R2R is cheap. They can’t use higher res DAC either because it is a firmware DDS driven from a weak 8-bit uC.
If you want a better DAC, look for something else. http://elm-chan.org/works/asg/report_e.html
The design is very dated. These days, you would replace the CPLD and 8-bit uC with a ARM uC.
As I said, getting rid of some of the other things would open up the budget for a nicer DAC. I have a few audio generators, in fact the main one in my bench rig, that do not have digital displays or bias pots on them. It all depends on what you are going to use it for. I suspect for most things this as is will be nice. Much like for many thing the $5 HF DVM is nice. BTW, has anybody noticed the DVM is no longer a freebie at HF. WTF is this world coming to?
You haven’t read the link I posted. It is like asking the guy that make ebike add-on to make you a Harley. It is a far cry from what essentially a bare Arduino clone + R2R DAC and a coupe of random parts (i.e. slightly above HaD level) to design an audio test equipment with low distortion – no in the same class.
That’s what you are asking for.
You can ask all you want, but no one is selling that at the price point. You are welcome to make a crack if you think you can do better. My link has the full open source + write up, so you have no excuses.
Everything has a cost associated with it. I dunno, is trading the display for a DAC that out of the question? Audio DAC’s are pretty inexpensive these days.
Thanks! I’ve been looking for a cheap LFO for my synth set up. This should fit the bill nicely, especially if I can mod it to go below 1hz!
>whoever manufactured it wasn’t prepared to put their name to it and it has no model number I can see.
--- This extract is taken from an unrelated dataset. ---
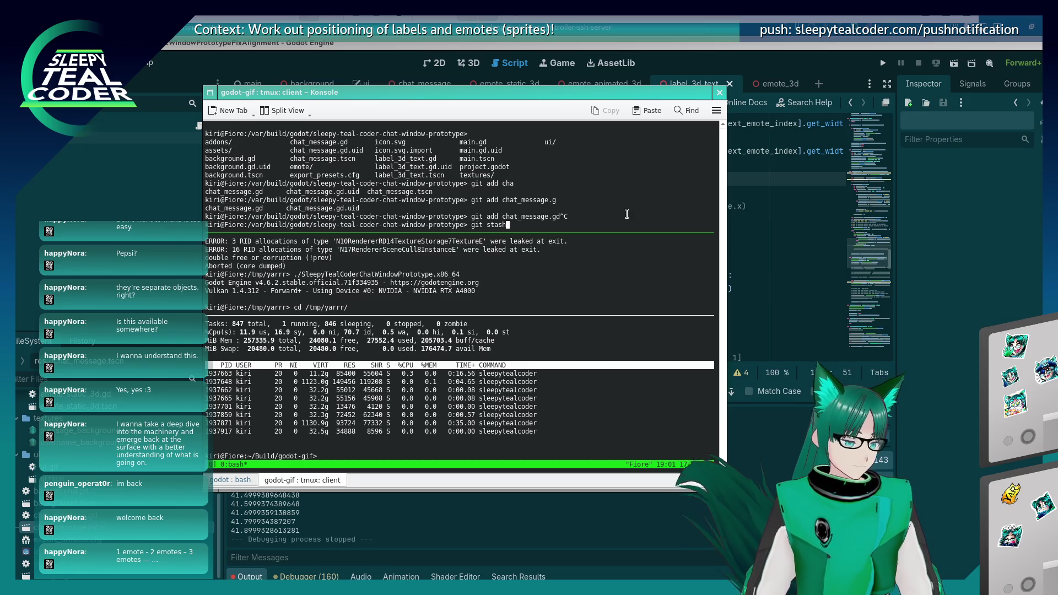
pyautogui.press('Return')
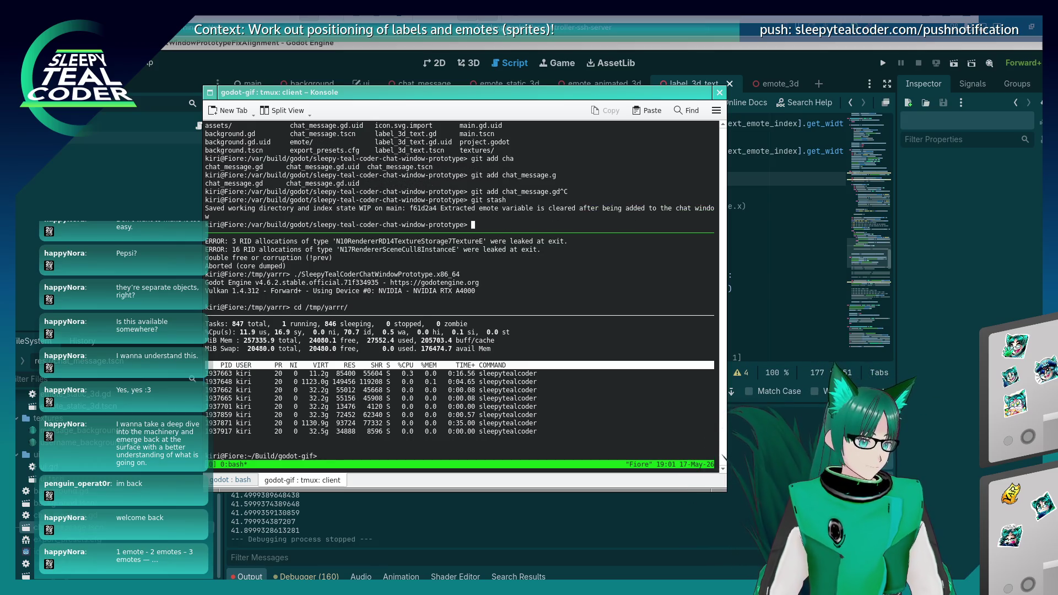
pyautogui.click(882, 64)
You realize that it is on the level of Tindie, right? Chances are these are designed by people in their spare time to make spare income. These are churned out in outsourced PCB+assembly service. If the person doing it happens to be a real engineer, then you get a better product.
What are you basing this comment on? The review doesn’t appear to even say where it was purchased from (which is a problem in it’s own right…).
Random pieces of electronics of Chinese origins. US $11.27 on ali
The MAX038 –
Back in the mid 1990’s, there was a palindromic Australian outfit called TRONNORT Technology, and one of their published projects was a low cost 20Mhz Function Generator. http://alternatezone.com/electronics/files/hsfglc.txt
Of course, TRONNORT’s main product turned out to be an Aussie who billed himself as “the worlds foremost expert and author on Internet Dating”. Yes, the one and only, David L. Jones. http://www.artofinternetdating.com/
At the time, I was living in Tokyo and urgently needed a cheap frequency generator for a demo at Toyata. So I walked over to Akihabara and bought a MAX038, a 16F84 and a handful of 7-segment LED’s. The next day I had a working generator with digital readout. ( thanks, Dave! )
I still have it on a shelf in the workshop and use it from time to time.
http://alternatezone.com/electronics/files/hsfglc.txt
http://alternatezone.com/electronics/hsfg.htm
The MAX038 is no longer in production, and there are better alternatives, but if you want to roll your own they are still on ebay for under $10.